TEXTAUSZUG:

──────────────────────────────

Highway billboard of Bashar al-Assad in Syria. sarahchats/Flickr

In die Sackgasse mit Assad

PARIS – Vergessen Sie einmal Prinzipien und Moral. Vergessen Sie oder versuchen Sie zumindest jene 250.000 Todesopfer zu vergessen, für die Baschar al-Assad direkt oder indirekt verantwortlich ist, seitdem er beschloss, einen friedlichen Aufstand des syrischen Volkes mit Gewalt niederzuschlagen. Blenden Sie aus, dass Assads Truppen bislang 10 bis 15 Mal mehr tote Zivilisten auf dem Gewissen haben als der Islamische Staat, dessen entsetzliche Tötungsvideos die unsichtbaren Massaker des syrischen Diktators in den Schatten stellten. Aber selbst wenn es Ihnen gelingt, all das aus Ihren Gedanken zu verbannen, ist eine Syrien-Politik, die Assad als „Alternative“ zum Islamischen Staat präsentiert, schlichtweg nicht denkbar.

Schließlich löste Assad die aktuelle Barbarei des Islamischen Staates selbst aus: im Mai 2011 entließ er hunderte islamische Radikale aus dem Gefängnis und sorgte damit für raschen Nachschub an Kämpfern und Anführern der damals entstehenden Gruppe.  Anschließend nahm er systematisch Stellungen gemäßigter Rebellen unter Beschuss, während er die Hochburg des Islamischen Staates in Raqqa ebenso systematisch verschonte. Und später – Mitte 2014 – ermöglichte er es, irakischen Elementen des Islamischen Staates in Ostsyrien Unterschlupf zu finden.

──────────────────────────────

ZU PRÜFENDE DATEN:
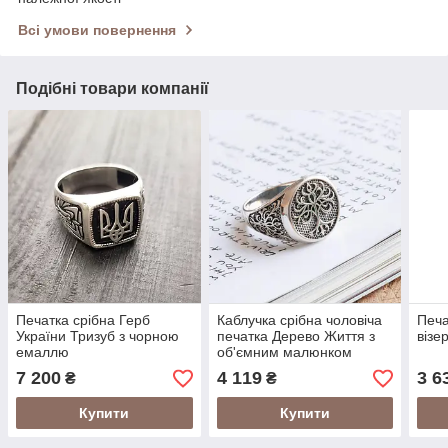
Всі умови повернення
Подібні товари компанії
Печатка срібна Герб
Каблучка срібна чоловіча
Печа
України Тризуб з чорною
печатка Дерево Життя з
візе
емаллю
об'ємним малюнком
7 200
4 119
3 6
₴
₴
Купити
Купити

──────────────────────────────

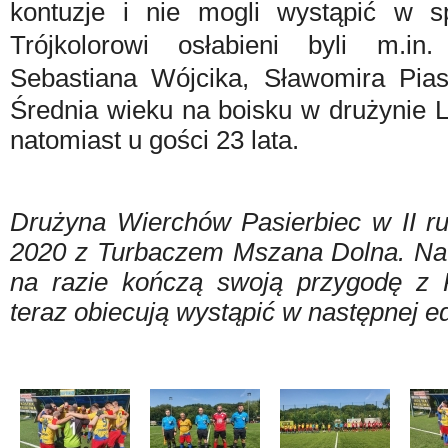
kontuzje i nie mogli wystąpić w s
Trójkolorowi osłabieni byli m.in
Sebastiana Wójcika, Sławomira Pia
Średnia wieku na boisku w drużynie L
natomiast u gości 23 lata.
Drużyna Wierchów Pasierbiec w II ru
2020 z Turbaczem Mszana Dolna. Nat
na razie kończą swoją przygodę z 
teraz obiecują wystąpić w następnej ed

──────────────────────────────

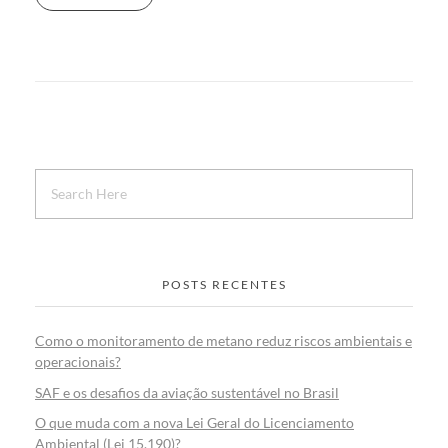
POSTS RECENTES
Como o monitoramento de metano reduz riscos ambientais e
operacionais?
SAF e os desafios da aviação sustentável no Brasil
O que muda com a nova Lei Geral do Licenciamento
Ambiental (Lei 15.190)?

──────────────────────────────

AUFGABE 1: Entnehmen Sie dem Text über Assad und den Islamischen Staat wörtlich die Passage von „In die Sackgasse“ bis einschließlich „schlichtweg nicht denkbar.“.
AUFGABE 2: Bitte schreiben Sie den Text über Assad und den Islamischen Staat im Anschluss an seinen letzten Satz weiter.

ANTWORTFELD 1:
In die Sackgasse mit Assad

PARIS – Vergessen Sie einmal Prinzipien und Moral. Vergessen Sie oder versuchen Sie zumindest jene 250.000 Todesopfer zu vergessen, für die Baschar al-Assad direkt oder indirekt verantwortlich ist, seitdem er beschloss, einen friedlichen Aufstand des syrischen Volkes mit Gewalt niederzuschlagen. Blenden Sie aus, dass Assads Truppen bislang 10 bis 15 Mal mehr tote Zivilisten auf dem Gewissen haben als der Islamische Staat, dessen entsetzliche Tötungsvideos die unsichtbaren Massaker des syrischen Diktators in den Schatten stellten. Aber selbst wenn es Ihnen gelingt, all das aus Ihren Gedanken zu verbannen, ist eine Syrien-Politik, die Assad als „Alternative“ zum Islamischen Staat präsentiert, schlichtweg nicht denkbar.

ANTWORTFELD 2:
Mit anderen Worten: Assad schuf das Monster, das er mittlerweile vorgibt, zu bekämpfen. Ist das nicht ein bisschen viel für einen potenziellen Verbündeten? Kann eine Zusammenarbeit mit Assad die solide Basis für ein Unterfangen bilden, das als gemeinsame Anstrengung daherkommen soll?

Fest steht, dass Assad im Grunde kein Interesse an einem Sieg hat. Dieser Mann, der sich derzeit als letztes Bollwerk der Zivilisation gegen den Islamischen Staat ausgibt, ist auch der letzte, der diese Organisation beseitigt sehen möchte.

Denn opfert – selbst ein schlechter - Schachspieler absichtlich seine wichtigste Spielfigur? Würden wir jemals unsere Versicherungspolicen zerreißen? Glauben wir wirklich, dass Assad und seine Spießgesellen zu dumm sind, um begriffen zu haben, dass ihr politisches Überleben von dem des Islamischen Staates abhängt und davon, dass sie Wächter jenes Tores bleiben, das wir passieren müssen, um Krieg gegen den Islamischen Staat zu führen?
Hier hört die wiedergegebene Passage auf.